Kemudian yang menjadi persyaratan dalam
Pendirian Perbankan Syariah yaitu dengan membentuk SSB yang terdiri dari 3-7
orang dari para ahli syariah (fiqh Muamalah). Dimana fungsi SSB sendiri adalah
berpartisipasi dalam membentuk dan menyetujui produk Bank Syariah, yang mana
akan ditinjau dari transaksi dan diputuskan sesuai dengan syariah. Akan tetapi
Bank Sentral Yaman tidak mengeluarkan peraturan yang jelas terkait isu-isu SSB,
hingga syarat untuk mempertahankan Indepensi SSB itu sendiri.
Ada beberapa temuan dan diskusi yang terjadi
dalam sebuah penelitian SSB di Yaman. Pertama,
dalam aspek struktur organisasi SSBs di Yaman, bahwa Perbankan Syariah di Yaman
mengikuti persyaratan minimum hukum Perbankan Syariah Yaman dalam hal jumah
anggota SSB, penunjukan auditor eksternal, keahlian keanggotaan SSB dan
beberapa SSB di Bank Syariah yang membuatnya terlihat sama dengan praktik
Perbankan Syariah di Negara lain seperti Malaysia, Indonesia, Bahrain, Qatar,
dll.
Kedua, proses pengawasan shari’ah dan
prosedur, dikatakan bahwa Perbankan Syariah Yaman menerapkan penerbitan yang
sama dalam fatwa dan Shari’ah Compliance,
karena didukung dengan masyarakatnya yang notabene adalah Muslim dan
berorientasi pada budaya dalam penekanan hukum Islam.
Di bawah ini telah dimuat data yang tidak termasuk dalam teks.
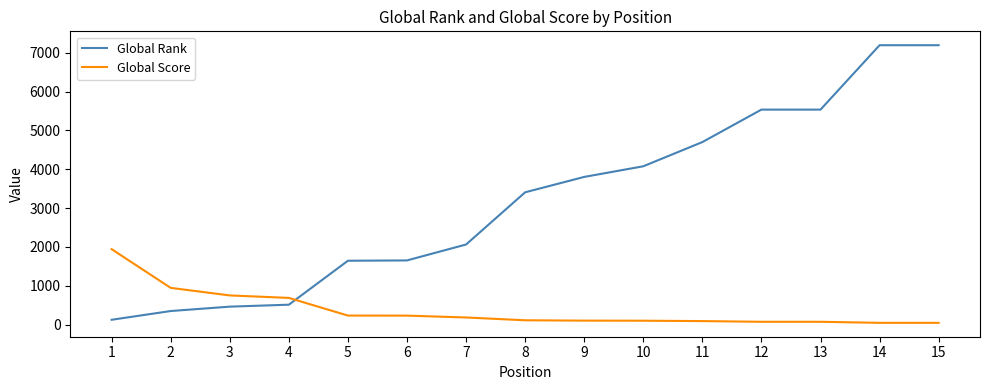

What is the sum of all Global Score values?

5608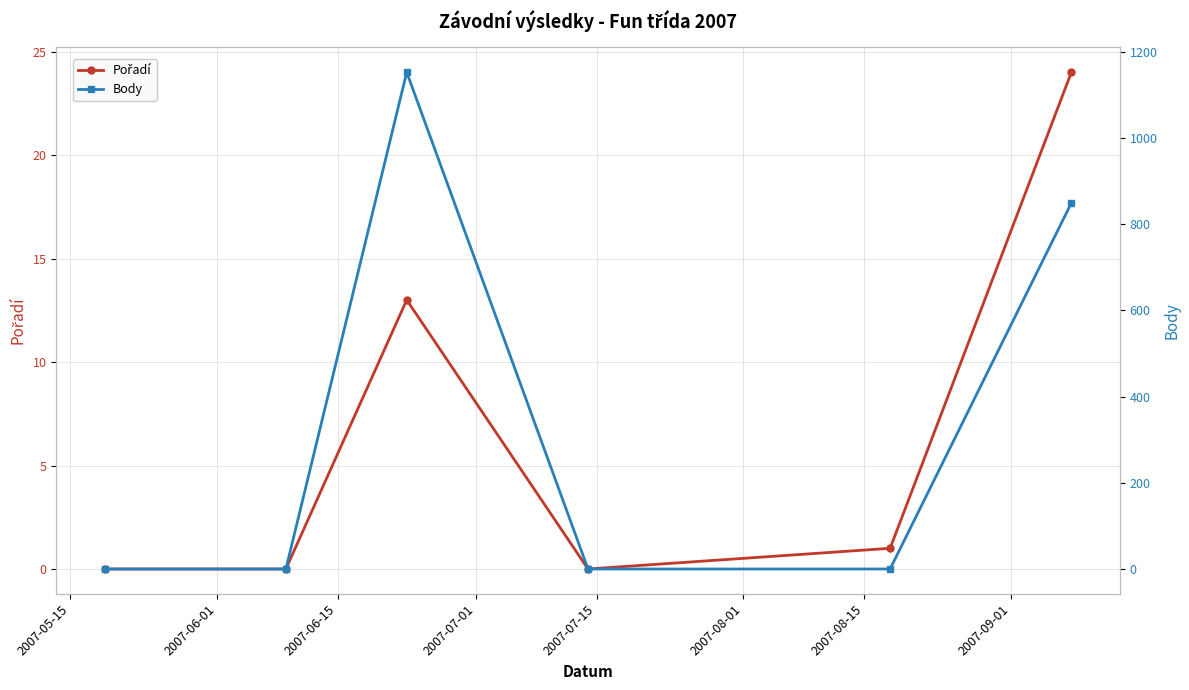

How many intersections are there between Pořadí and Body?

1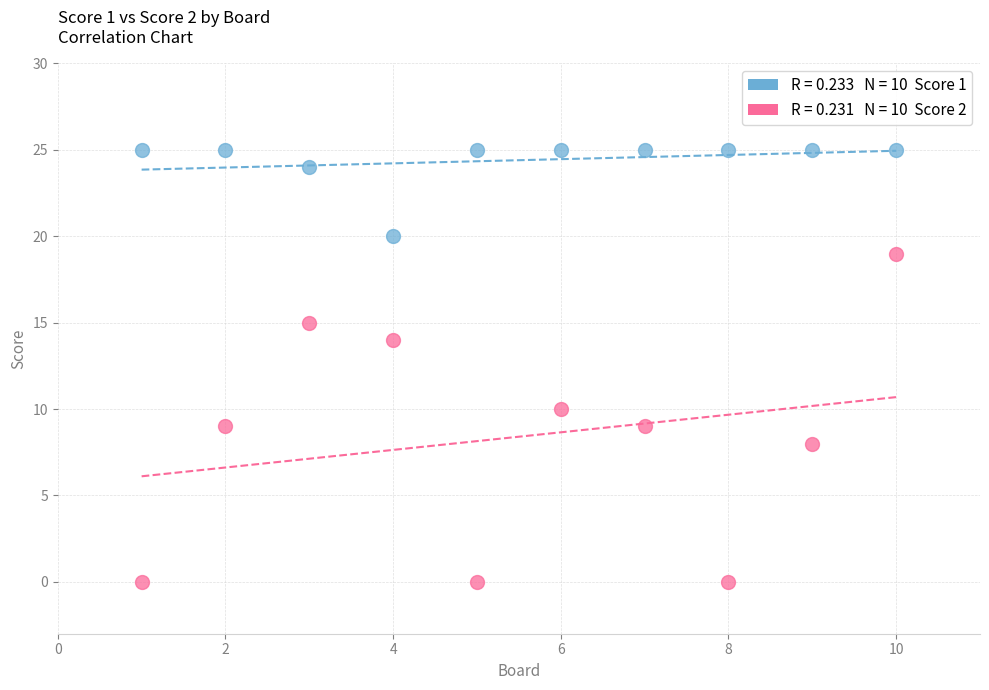

Across all data points, what is the range of X values (max minus min)?

9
Kemudian dalam hal
prosedur, Yaman lebih memberlakukan sistem regulasi lembaga.
Ketiga, SSBs dan dampaknya terhadap inovasi
keuangan Islam, bahwa Perbankan Syariah lebih tinggi bergantung dalam penerapan
instrumen utang (seperti Murabahah)
dan keengganan mereka dalam menawarkan produk berbasis ekuitas (seperti Mudharabah dan Musyarakah) karena lebih mempertimbangkan bahaya untuk Perbankan
Syariah sendiri. Yang mana efisiensi SSBs seharusnya diimbangi dengan
kreatifitas lain dengan teknik pemasaran tertentu untuk menarik lebih banyak
nasabah lain.
Keempat, terkait standar praktik Perbankan
Syariah dan keharmonisannya. Bahwa para responden mendukung kerangka umum
praktek Perbankan Syariah dengan konsep Syariah dan harus terus diupayakan agar
industri dan masyarakat luas mendapat keuntungan dan pemahaman umum dengan
berjalannya kerjasama antar Bank Syariah dan SSBs di suatu Negara.
Jadi dapat disimpulkan, bahwasannya Perbankan
Syariah di Yaman masih mengikuti praktek SSB pada umumnya seperti Negara-negara
tetangga dan masih menggunakan model Perbankan Syariah pada umumnya. Kemudian
dari temuan yang ada menunjukkan bahwa standar Accounting and Auditing Organization for Islamic Financial Institution (AAOIFI)
adalah hanya dianggap sebagai pedoman untuk Bank Syariah Yaman tanpa penegakan
apapun oleh otoritas (Bank Sentral Yaman).